Security measures: Security needs balance

The Human Factor is often underestimated when it comes to Information Security. For example, technical protection must not sabotage day-to-day work. At DEKRA, screens lock automatically after 15 minutes. “That may be a long period of time. But it makes no sense to set the interval too short,” says Stanforth, recalling a case where a company set it to two minutes. The result: employees could hardly read an email. They constantly had to log in again. So they became innovative and found that by putting analogue clocks under their computer mice – the second-hand simulated movement and the lock was completely bypassed, leaving the workstations vulnerable to attack.

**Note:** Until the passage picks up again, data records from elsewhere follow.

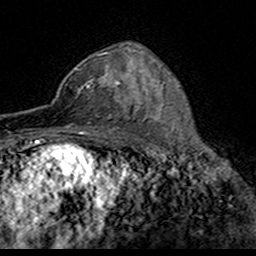
Breast MRI (dynamic contrast-enhanced), one axial slice. Slice 102 of 160 in the series (ordered by position). Cropped to one breast. Dynamic contrast-enhanced series, time point 2 of 7 at this slice position (early post-contrast). 3 T. TE 4.6 ms, TR 7.4 ms. 256 × 256 image matrix, field of view 153 × 153 mm. Female patient.
Structures marked on this image (semi-automatically segmented with operator editing):
- enhancing-tissue mask used for the functional tumour volume (all voxels passing the contrast-enhancement thresholds inside the analysis volume; usually the tumour): bounding box <53,52,121,118> (left, top, right, bottom; pixels)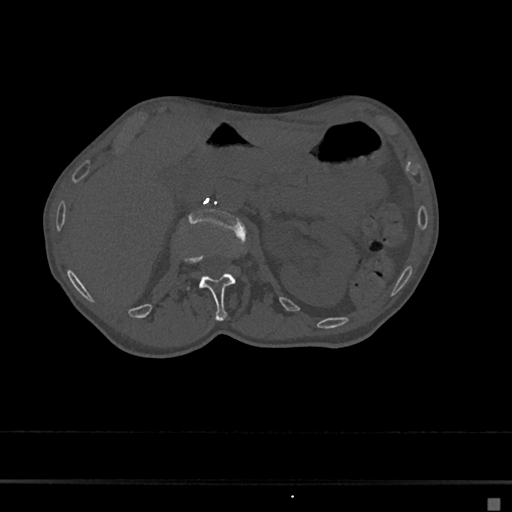
CT including the spine, one axial slice. Position 57 of 797 along the scan axis. 120 kVp. Bone window (W 1800 / L 400 HU). 512 × 512 image matrix, field of view 360 × 360 mm. Female patient, age 68 years. From the clinical record (not read from this slice): primary cancer: renal.
Structures marked on this image (semi-automatically segmented with operator editing):
- L1 vertebra: bounding box [x1, y1, x2, y2] px = [178, 252, 248, 320]
- L2 vertebra: [189, 208, 243, 231]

Leading by example: Cybersecurity as a leadership task

The human factor is central in yet another respect. “Decision-makers are role models. When management leads by example on Information Security and takes part in training, employees follow,” says Stanforth. DEKRA has therefore anchored this function in the “PPO – People, Processes and Organization” Service Division – not as an IT issue, but as a matter of culture and organization.
What does the best possible protection against cyberattacks look like? For Stanforth, the answer is clear: “Systems must be technically state of the art and must be protected adequately using technical means. In addition, companies need a culture of learning and praise rather than blame.” Because if employees are alert, report anomalies in good time, and help each other, the human risk factor can turn into a protective shield. “This kind of culture is the goal that we live at DEKRA – and that companies need,” says the expert.